Posted by eafarris on June 18, 2003 at 1:47pm
| Project: | Drupal core |
| Version: | 8.x-dev |
| Component: | book.module |
| Category: | feature request |
| Priority: | normal |
| Assigned: | TheLibrarian |
| Status: | active |
| Issue tags: | access permissions |
Issue Summary
Collaborative book writing is the single most important thing that drew me to Drupal.
As our intranet DrupalSite grows, we quickly outgrow the book and moderation permissions. What is needed:
- Fine-grained book permissions, especially with multiple books. We currently have two books, with several more in the works. Each of these books requires a different set of "editors," with almost no overlap. People with the ability to edit one book should not have the ability to edit another. Also with approving changes: the site administrator should be able to give "administer book" privileges to different people based on the book. People allowed to view and rollback changes in one book should not be able to do it for another.

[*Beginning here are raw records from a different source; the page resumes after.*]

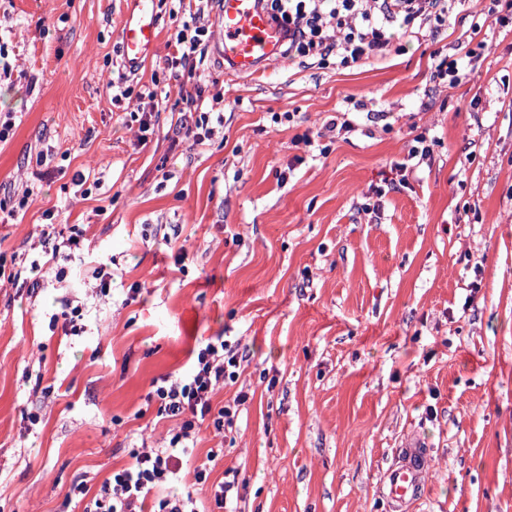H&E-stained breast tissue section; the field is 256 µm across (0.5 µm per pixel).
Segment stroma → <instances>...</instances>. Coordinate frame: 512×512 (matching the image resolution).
Here are the masks:
<instances>
[{
	"instance_id": "1",
	"label": "stroma",
	"mask_w": 512,
	"mask_h": 512,
	"mask_svg": "<svg viewBox=\"0 0 512 512\" xmlns=\"http://www.w3.org/2000/svg\"><path fill=\"white\" fill-rule=\"evenodd\" d=\"M155 2L160 40L131 77L156 94L142 148L140 110L108 85L131 0H0V259H43L46 223L83 233L64 281L0 285V512H83L74 478L162 446L175 423L153 381L220 336L243 359L213 402L247 400L232 433L201 427L184 485L207 462L210 483L242 484L233 512H389L380 474L414 436L431 452L415 512H512V24L474 33L495 2L458 0L447 29L380 61L237 78L210 0L196 82L224 126L177 144L183 16ZM437 52L457 83L434 81ZM339 112L354 132L302 143ZM419 135L429 160L393 171ZM67 299L77 336L50 323Z\"/></svg>"
}]
</instances>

- "Moderate book pages" permission. I'm not ready yet to enable moderation on the whole site wrt stories, comments, and the like, but book content definitely needs moderation. Page changes made by authors needs reviewed before it goes in to the book proper, but i don't want these same people to have to moderate everything, just book revisions.
- Better book revisioning. To make it easier for editors to review book changes, revisions need listed side-by-side (or top-to-bottom) with changes clearly marked. Ideally this could be combined, for example marking new content in red and old content with strikethrough. It is difficult for some editors to review changes to book pages, particularly large ones, when all they have is a "view revision" link that opens the older version as a node.
Comments
#1
Great suggestions eafarris. Your request for Moderation of just books and
not other content types will be available in 4.2. Everything else sounds
good, but isn't currently implemented.
Permissions for each book seems as easy as expanding the _perm() hook to add
read/write/administer permissions for each book and then add access checking
checking for these particular permissions in the _access() hook.

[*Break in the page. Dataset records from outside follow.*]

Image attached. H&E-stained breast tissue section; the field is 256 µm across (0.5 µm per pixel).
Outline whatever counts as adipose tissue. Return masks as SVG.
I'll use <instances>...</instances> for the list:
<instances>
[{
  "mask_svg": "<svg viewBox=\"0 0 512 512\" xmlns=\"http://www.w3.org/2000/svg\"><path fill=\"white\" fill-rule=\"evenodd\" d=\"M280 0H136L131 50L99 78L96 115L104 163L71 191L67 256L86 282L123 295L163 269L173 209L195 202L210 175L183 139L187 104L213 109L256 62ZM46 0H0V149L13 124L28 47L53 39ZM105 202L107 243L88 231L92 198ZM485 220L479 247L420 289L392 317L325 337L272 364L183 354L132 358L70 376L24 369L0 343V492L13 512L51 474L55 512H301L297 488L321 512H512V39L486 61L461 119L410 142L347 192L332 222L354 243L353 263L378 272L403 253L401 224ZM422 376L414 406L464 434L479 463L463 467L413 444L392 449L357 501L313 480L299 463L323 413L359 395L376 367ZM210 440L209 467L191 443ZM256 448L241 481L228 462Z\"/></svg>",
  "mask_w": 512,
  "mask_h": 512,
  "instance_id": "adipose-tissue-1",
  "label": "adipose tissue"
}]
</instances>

I'll bet that their are freely available php diff tools which will make
revision comparison a snap.
#2
Looks as you might be interested in testing my groups module in contrib/sandbox/killes/groups for your first point.
#3
There's a patch to book.module that attempts to implement per-book permissions in my sandbox:
http://cvs.drupal.org/viewcvs/contributions/sandbox/eafarris/book/?cvsroot=contrib
It's been tested, but not nearly enough.
#4
#5
Since this appears to have stagnated, I took the liberty of picking this up. Here's an updated version that applies to the current cvs. It also has a few improvements over the old version (doesn't throw SQL errors).
#6
Using the book title in the permission name is prone to errors. I'd rather not proceed that way and wait for a (the) new permission system to be implemented.
#7
I am building a v4.4.0 site and would like to include the enhanced book controls discussed in this thread. How do I go about modifying the book module to include the code uploaded by "The Librarian"? Thx.
#8
I think the new book module overhaul includes better permissions. If not, the concepts and code here wouldn't come close to applying anymore anyway.
#9
@Crell: Please quit marking features fixed that aren't. :P
"Fine-grained book permissions, especially with multiple books. We currently have two books, with several more in the works. Each of these books requires a different set of "editors," with almost no overlap. People with the ability to edit one book should not have the ability to edit another. Also with approving changes: the site administrator should be able to give "administer book" privileges to different people based on the book. People allowed to view and rollback changes in one book should not be able to do it for another."
We definitely do *not* have such a thing in the core book module. But, if we in the future abstract book outlines to generic content containers and provide access permissions on those, it would be a huge win.
Pushing to 7.x.
#10
I thought that was added? Or was it considered and didn't make it? Bah, my bad. :-(
#11
I'm trying very hard to find something that adds the features discussed here. I'm willing to work with Drupal 5 or 6 as I have virtual machines set up to test both along with which modules are available for each that suit my organization's needs. Books are currently the best way to lay out information hierarchically that I can find and the absence of the ability to define editors based on role (or even user list) is frustrating.